■ **Directive**
Can you reproduce all of the material below with every "Old Route" renamed to "Legacy Route", changing nothing else and leaving the pictures out?

■ **Records to use**
__________

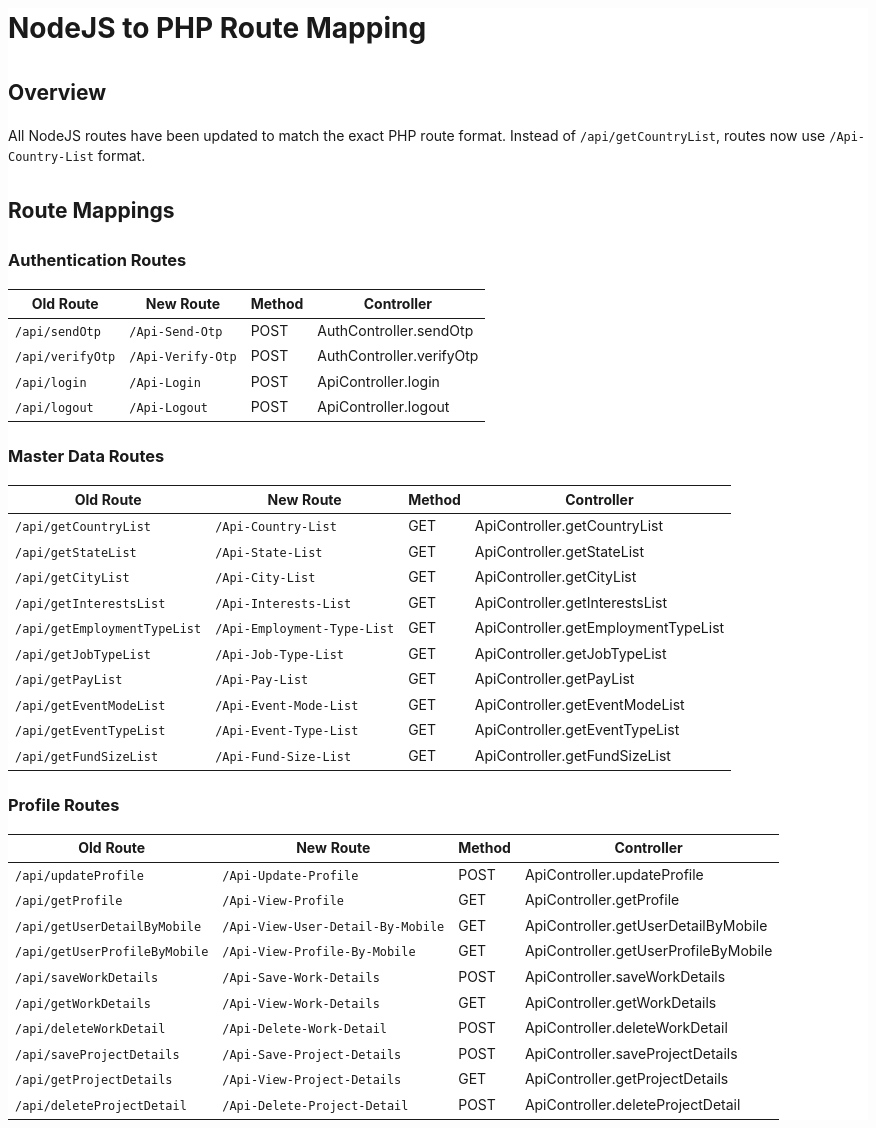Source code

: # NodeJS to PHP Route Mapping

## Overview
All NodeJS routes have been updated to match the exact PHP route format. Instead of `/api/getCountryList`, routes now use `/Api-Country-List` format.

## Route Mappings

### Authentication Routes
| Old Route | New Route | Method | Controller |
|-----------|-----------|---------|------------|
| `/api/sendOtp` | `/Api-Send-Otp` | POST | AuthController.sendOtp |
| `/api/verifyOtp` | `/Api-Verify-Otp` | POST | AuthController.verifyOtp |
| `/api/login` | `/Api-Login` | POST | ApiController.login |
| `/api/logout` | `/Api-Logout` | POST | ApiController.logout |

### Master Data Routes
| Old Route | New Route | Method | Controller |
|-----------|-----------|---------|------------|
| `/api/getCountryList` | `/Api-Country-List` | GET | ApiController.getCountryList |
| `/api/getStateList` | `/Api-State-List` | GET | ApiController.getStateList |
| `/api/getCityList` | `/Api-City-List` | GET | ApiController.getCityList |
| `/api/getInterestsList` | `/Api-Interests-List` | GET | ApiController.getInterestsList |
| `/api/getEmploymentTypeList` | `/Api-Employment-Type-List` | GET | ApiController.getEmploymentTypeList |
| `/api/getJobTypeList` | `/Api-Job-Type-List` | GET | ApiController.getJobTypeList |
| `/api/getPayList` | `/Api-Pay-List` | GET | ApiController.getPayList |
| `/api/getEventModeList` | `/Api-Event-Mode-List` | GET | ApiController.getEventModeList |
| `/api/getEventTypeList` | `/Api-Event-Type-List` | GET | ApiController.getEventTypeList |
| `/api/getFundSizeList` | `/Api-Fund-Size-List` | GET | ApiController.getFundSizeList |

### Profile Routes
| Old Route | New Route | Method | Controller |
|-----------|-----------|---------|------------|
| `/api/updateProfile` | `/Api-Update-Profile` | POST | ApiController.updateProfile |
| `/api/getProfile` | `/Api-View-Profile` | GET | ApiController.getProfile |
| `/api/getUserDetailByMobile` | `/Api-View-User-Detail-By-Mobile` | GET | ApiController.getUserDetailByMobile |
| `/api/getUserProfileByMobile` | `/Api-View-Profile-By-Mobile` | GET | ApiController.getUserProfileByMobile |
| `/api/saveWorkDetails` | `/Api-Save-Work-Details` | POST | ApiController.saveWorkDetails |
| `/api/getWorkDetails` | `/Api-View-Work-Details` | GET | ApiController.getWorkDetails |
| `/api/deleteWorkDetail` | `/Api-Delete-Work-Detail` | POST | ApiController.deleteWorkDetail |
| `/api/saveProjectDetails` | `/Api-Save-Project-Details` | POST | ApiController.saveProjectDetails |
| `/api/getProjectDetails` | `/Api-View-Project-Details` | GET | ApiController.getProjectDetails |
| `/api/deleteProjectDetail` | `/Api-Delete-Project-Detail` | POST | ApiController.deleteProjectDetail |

__________

■ **Response to the task**
Source code

: # NodeJS to PHP Route Mapping

## Overview
All NodeJS routes have been updated to match the exact PHP route format. Instead of `/api/getCountryList`, routes now use `/Api-Country-List` format.

## Route Mappings

### Authentication Routes
| Legacy Route | New Route | Method | Controller |
|-----------|-----------|---------|------------|
| `/api/sendOtp` | `/Api-Send-Otp` | POST | AuthController.sendOtp |
| `/api/verifyOtp` | `/Api-Verify-Otp` | POST | AuthController.verifyOtp |
| `/api/login` | `/Api-Login` | POST | ApiController.login |
| `/api/logout` | `/Api-Logout` | POST | ApiController.logout |

### Master Data Routes
| Legacy Route | New Route | Method | Controller |
|-----------|-----------|---------|------------|
| `/api/getCountryList` | `/Api-Country-List` | GET | ApiController.getCountryList |
| `/api/getStateList` | `/Api-State-List` | GET | ApiController.getStateList |
| `/api/getCityList` | `/Api-City-List` | GET | ApiController.getCityList |
| `/api/getInterestsList` | `/Api-Interests-List` | GET | ApiController.getInterestsList |
| `/api/getEmploymentTypeList` | `/Api-Employment-Type-List` | GET | ApiController.getEmploymentTypeList |
| `/api/getJobTypeList` | `/Api-Job-Type-List` | GET | ApiController.getJobTypeList |
| `/api/getPayList` | `/Api-Pay-List` | GET | ApiController.getPayList |
| `/api/getEventModeList` | `/Api-Event-Mode-List` | GET | ApiController.getEventModeList |
| `/api/getEventTypeList` | `/Api-Event-Type-List` | GET | ApiController.getEventTypeList |
| `/api/getFundSizeList` | `/Api-Fund-Size-List` | GET | ApiController.getFundSizeList |

### Profile Routes
| Legacy Route | New Route | Method | Controller |
|-----------|-----------|---------|------------|
| `/api/updateProfile` | `/Api-Update-Profile` | POST | ApiController.updateProfile |
| `/api/getProfile` | `/Api-View-Profile` | GET | ApiController.getProfile |
| `/api/getUserDetailByMobile` | `/Api-View-User-Detail-By-Mobile` | GET | ApiController.getUserDetailByMobile |
| `/api/getUserProfileByMobile` | `/Api-View-Profile-By-Mobile` | GET | ApiController.getUserProfileByMobile |
| `/api/saveWorkDetails` | `/Api-Save-Work-Details` | POST | ApiController.saveWorkDetails |
| `/api/getWorkDetails` | `/Api-View-Work-Details` | GET | ApiController.getWorkDetails |
| `/api/deleteWorkDetail` | `/Api-Delete-Work-Detail` | POST | ApiController.deleteWorkDetail |
| `/api/saveProjectDetails` | `/Api-Save-Project-Details` | POST | ApiController.saveProjectDetails |
| `/api/getProjectDetails` | `/Api-View-Project-Details` | GET | ApiController.getProjectDetails |
| `/api/deleteProjectDetail` | `/Api-Delete-Project-Detail` | POST | ApiController.deleteProjectDetail |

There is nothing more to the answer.